I do realize three generators might be a bit much, but I honestly don’t know how long enchantments last, or if the whole thing will explode because I did something dumb, or if I can even make enchantments with the kind of detail that my mind can plan. I’m a smart guy, but the just above average kind of smart. I’m not that in shape or particularly muscular. My best chance of survival is reliance on complete paranoia and utter overkill. I only have the first right now. My fight with the spiders served to remind my dumbass that I didn’t grab much offensive power during my journey through the Primordial Chaos. Lightning, pure energy, fire, force, time, space. Some great options. And I didn’t grab a single one of them.

  My last plan involved me going outside. Not a huge fan of that. I had an idea and am not completely sure that it will work, but if it does, fuck yes I’m awesome. I want a tree, four of them. The concept is to gather some acorns and plant them at the 4 corners of my house, link them to the life giving generator in my basement and connect them to the wards of my house. Then, the trees will sprout in the shape that I want due to my Nature magic, and my house will be covered and protected by four big ass, magically reinforced oak trees that know me and love me as their own. My house would then be an epic double-layered stone shell with a magical oak covering. Fortress, druid style. But I still had to go outside, and it was almost dark. There was an old oak tree just across my street where the neighborhood squirrels loved to gossip and throw nuts at people. I can sprint there and back pretty fast. Making sure I had my usual getup on, with my weapons in my pockets, I looked out my front window. Didn’t really see much out there. Was really hoping there wasn’t much out there.

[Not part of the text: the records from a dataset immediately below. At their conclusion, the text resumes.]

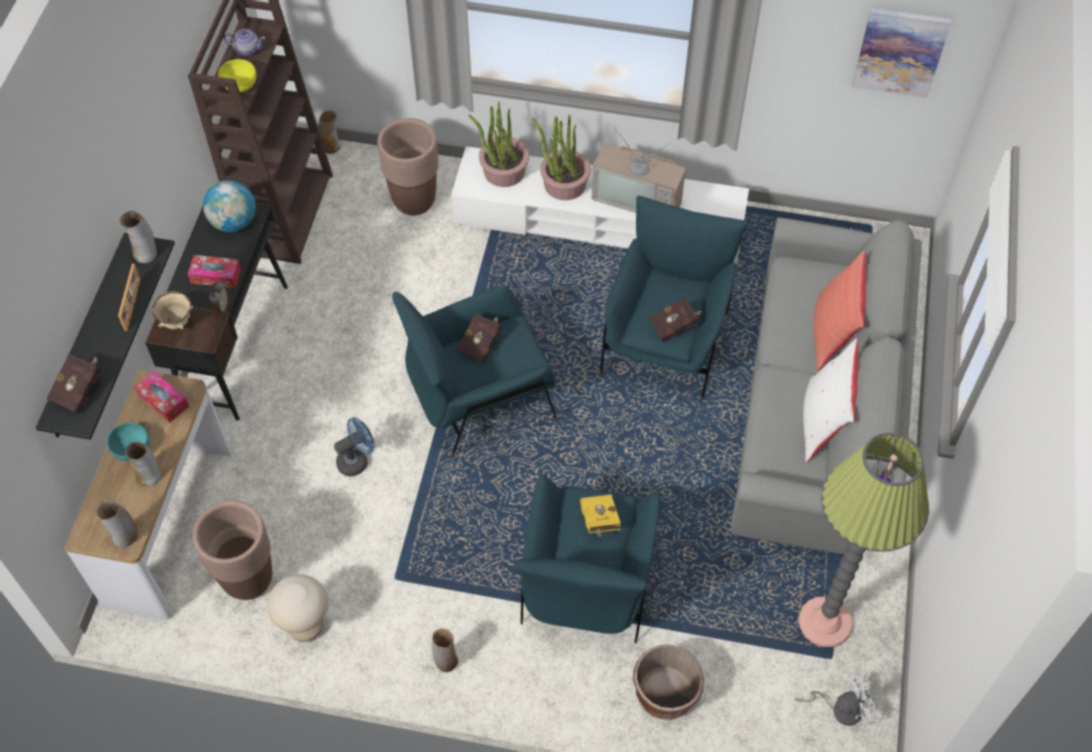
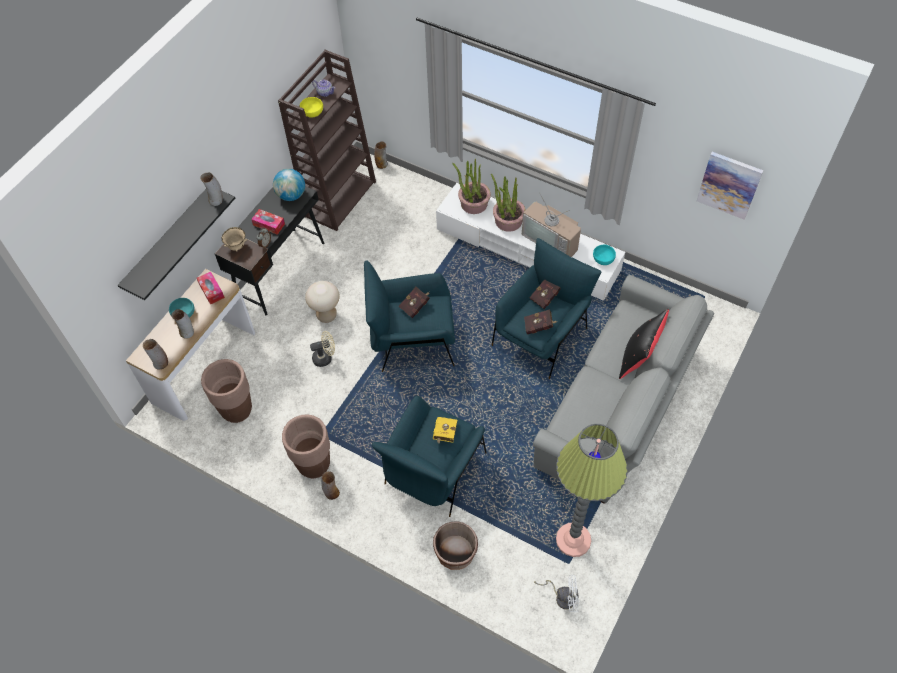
camera: 20 degrees right, 0 degrees up
(80, 389) = (149, 270): red book -> red book (546, 297)
(133, 304) = (197, 228): picture frame -> none
(306, 627) = (259, 448): beige stool -> beige stool (326, 315)
(356, 460) = (325, 357): blue fan -> beige fan
(414, 201) = (418, 209): brown planter -> brown planter (314, 465)
(722, 207) = (603, 259): none -> turquoise bowl
(823, 421) = (610, 412): white pillow -> none
(833, 333) = (639, 357): red pillow -> black pillow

I don’t even want to think about what my new neighbors are thinking right now, or the small town drug dealer across the street either. Acorns. That’s my focus.

  Throwing caution to the winds, I hurtled towards the old oak and began scrambling around the gnarled roots for acorns. “One, two, three, come on! Where are ya you little bastard. Just one more . . . , gotcha!” Acorns in hand after 20 seconds of searching, not bad. Shoving them in my pocket, I turn to make my way back to safety when I hear a low moan. Nope. I do not have time for this. This moan didn’t sound human, it sounded hungry. I made it back to my living room in record time. The door locked and sealed with stone. Once I caught my breath, I looked out the window. It looked like a freaking zombie, and not a fresh one. Cemeteries! FUCK! This damn house is 80 yards away from a cemetery, and 500 yards away from another. Why in the goddamn world do I live in historic Fredericksburg, VA during an apocalypse where apparently the dead come back. What fucking luck.

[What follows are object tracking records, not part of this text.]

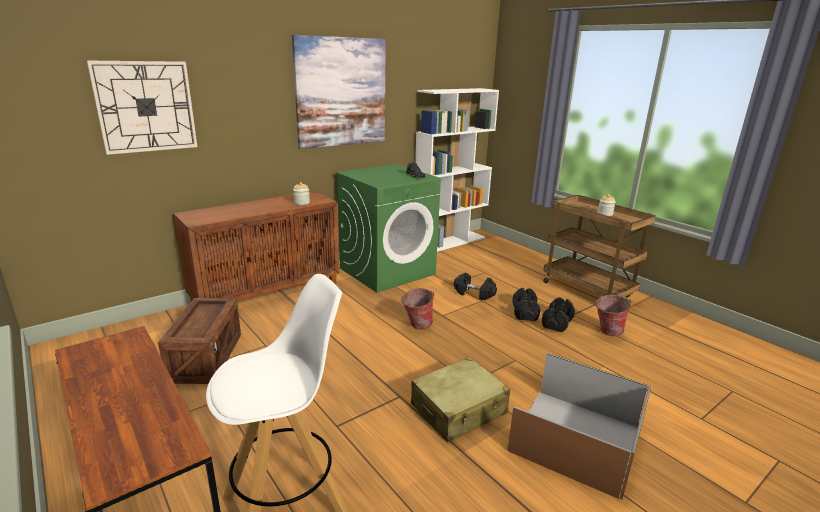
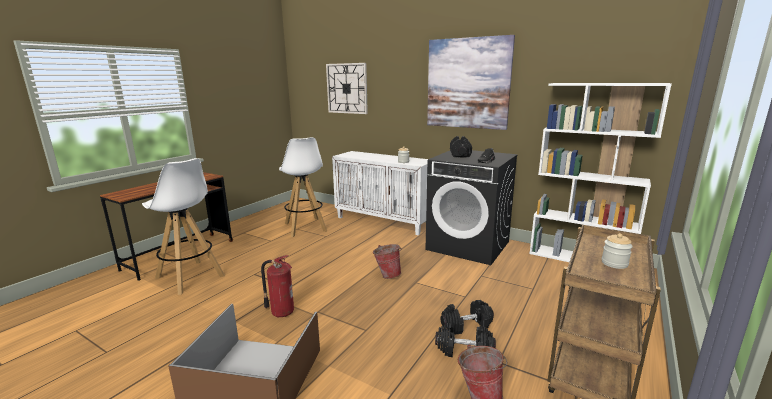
camera: 70 degrees right, 5 degrees down
(206, 358) = (305, 227): crate -> white stool
(268, 295) = (384, 221): brown cabinet -> white cabinet
(387, 271) = (468, 245): green washing machine -> black washing machine
(459, 409) = (281, 312): beige suitcase -> fire extinguisher
(474, 294) = (474, 290): black dumbbell -> black dumbbell (460, 154)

  The ugly fuck stumbled towards my house, which was mostly covered in magically reinforced stone at this point, and began to bang on my front door. I ran downstairs to my middle generator to check the house enchantment. Almost done. The only thing left was the roof and the outside. The inside had a nice granite layer two inches thick and all the windows were either quartz or reinforced with it. To hell with it. I have to get rid of the zombie without attracting more attention from other ones. But these acorns come first; I am safe for the moment. I turned the generator on the right on, and then set it to emit a small bit of power, and then split that four ways. Cupping the acorns, I soaked them with what I want to call an ‘intent enchantment’. The intent was for them to soak up energy without growing, and crystallize the concepts of protection, strength, and hardiness. This way, when I plant them tomorrow and open up the energy tap to the generator, I can remove the stasis part of the enchantment and have fully grown oak trees in a month. I placed the acorns on top of the generator and went back upstairs. Now that the semblance of the future plan is underway, time to get rid of my immediate problem. Mr. Moan was still there, mindlessly banging away.